Wajahnya yang cahaya, senyumnya yang sutera, dan ucapannya yang surga telah meluluh-lantakkan seisi istana dalam relung dadaku, bagai badai yang menyambar perayu layar hingga menjadikannya serpihan-serpihan kayu yang mengapung diatas samudera airmata, ya, airmataku selalu gerimis, saat belati di matanya tertancap di belahan mataku, airmataku selalu gerimis, saat racun di bibirnya tertuang di cawan bibirku, oh, adakah Tuhan yang suci, atau cinta ini yang sebenarnya suci?
Setiap lima kali dalam sehari, jiwa dan ragaku selalu berkunjung ke rumahnya, ada kedamaian yang selalu menyelinap kedalam rongga kalbuku, ada aroma surgawi yang sesekali membasahi urat nadi, seakan aku menjadi satu-satunya selir diantara bidadari yang tengah bersemedi di taman sunyi, ya, di rumahmu, aku selalu menjadi putri kecil yang menari mengitari altar suci; Cinta.
Kala pagi meneteskan secercah sinar mentari, aku datang ke pangkuannya, menceritakan secabang mimpi yang kau ikatkan disana, hanya ada aku dan kamu, sambil kulukiskan bagaimana senyummu telah mampu menciptakan sungai-sungai rindu yang kelabu, bagaimana belaianmu telah menjadikan lanskap rambutku layu, tapi hanya diam yang menjadi bahasamu, sesekali tersenyum saat tanganku memainkan kerah kemeja yang melekat di tubuhmu "Tuhanku sayang, kapan kau meminangku?"
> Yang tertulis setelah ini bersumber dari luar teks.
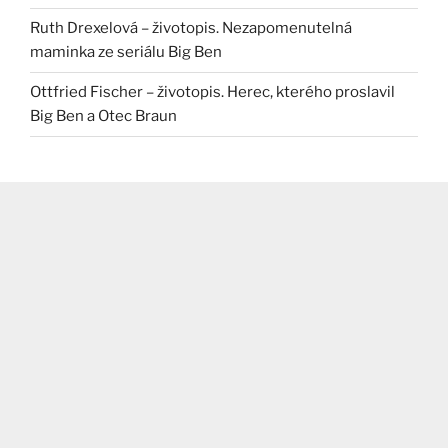
Ruth Drexelová – životopis. Nezapomenutelná
maminka ze seriálu Big Ben
Ottfried Fischer – životopis. Herec, kterého proslavil
Big Ben a Otec Braun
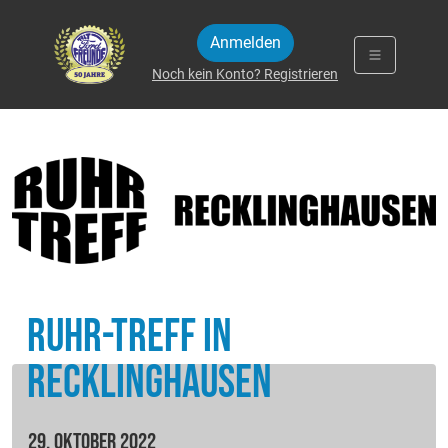
Zum Inhalt springen
Anmelden
Noch kein Konto? Registrieren
Ruhr-Treff in
Recklinghausen
29. Oktober 2022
Kini, hari-hariku kulalui hanya dengan menunggumu, menantikan pinangan sang pengeran bersama kuda jantan, tapi kenapa ia belum juga datang? Sampai-sampai aku makin cemburu pada waktu, kenapa tak sedikitpun ia memberiku ruang untuk sekedar tatap temu, malah ia tak habis-habisnya menyuguhi candu di ruang rinduku, "Tuhanku, aku selalu menunggumu, hingga senja tak lagi jingga"
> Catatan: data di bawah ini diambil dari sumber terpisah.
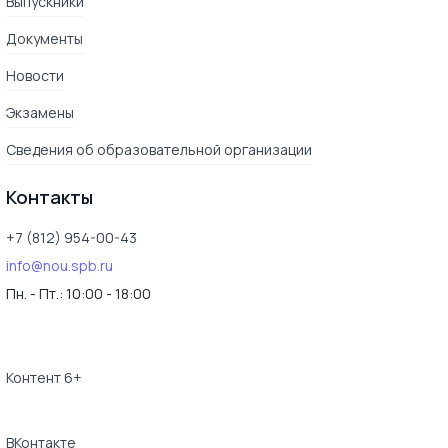
Выпускники
Документы
Новости
Экзамены
Сведения об образовательной организации
Контакты
+7 (812) 954-00-43
info@nou.spb.ru
Пн. - Пт.:
10:00 - 18:00
Контент 6+
ВКонтакте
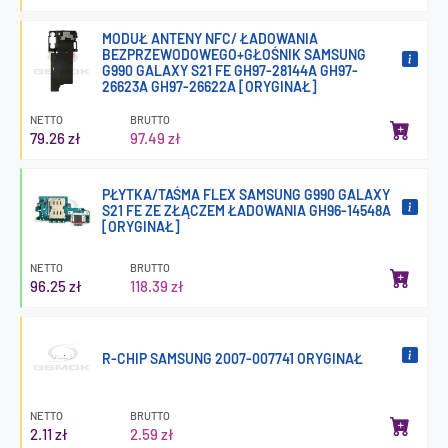
MODUŁ ANTENY NFC/ ŁADOWANIA
BEZPRZEWODOWEGO+GŁOŚNIK SAMSUNG
G990 GALAXY S21 FE GH97-28144A GH97-
26623A GH97-26622A [ORYGINAŁ]
NETTO
BRUTTO
79.26 zł
97.49 zł
PŁYTKA/TAŚMA FLEX SAMSUNG G990 GALAXY
S21 FE ZE ZŁĄCZEM ŁADOWANIA GH96-14548A
[ORYGINAŁ]
NETTO
BRUTTO
96.25 zł
118.39 zł
R-CHIP SAMSUNG 2007-007741 ORYGINAŁ
NETTO
BRUTTO
2.11 zł
2.59 zł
Sudah berpuluh bahkan beribu merpati yang kulayangkan ke istanamu, sekedar mengingatkan, ada mimpi lain di luar sana yang tengah menantimu, ada jiwa kosong yang berusaha sabar menantikan dekapan tubuhmu, ada canvas putih yang tengah menunggu tarian jemarimu melukiskan pelangi."Jadilah warna merah, yang selalu setia menyandingi hijau di tubuh pelangi" tulismu berfilosofi."Bahkan, kalau kau mau, kan kupoles tubuhku dengan warna pelangi, agar matamu tak berhenti menikmati pagi" balasku.
Dan untukmu kekasih gelapku, hanya kata Maaf yang bisa kusandingkan di pelipis rindumu, maaf, kalau aku tak akan membawa senyummu kesana, karena sungguh, aku sangat khawatir kalau Tuhan benar-benar tak mau dipoligami, bukankah itu juga maumu?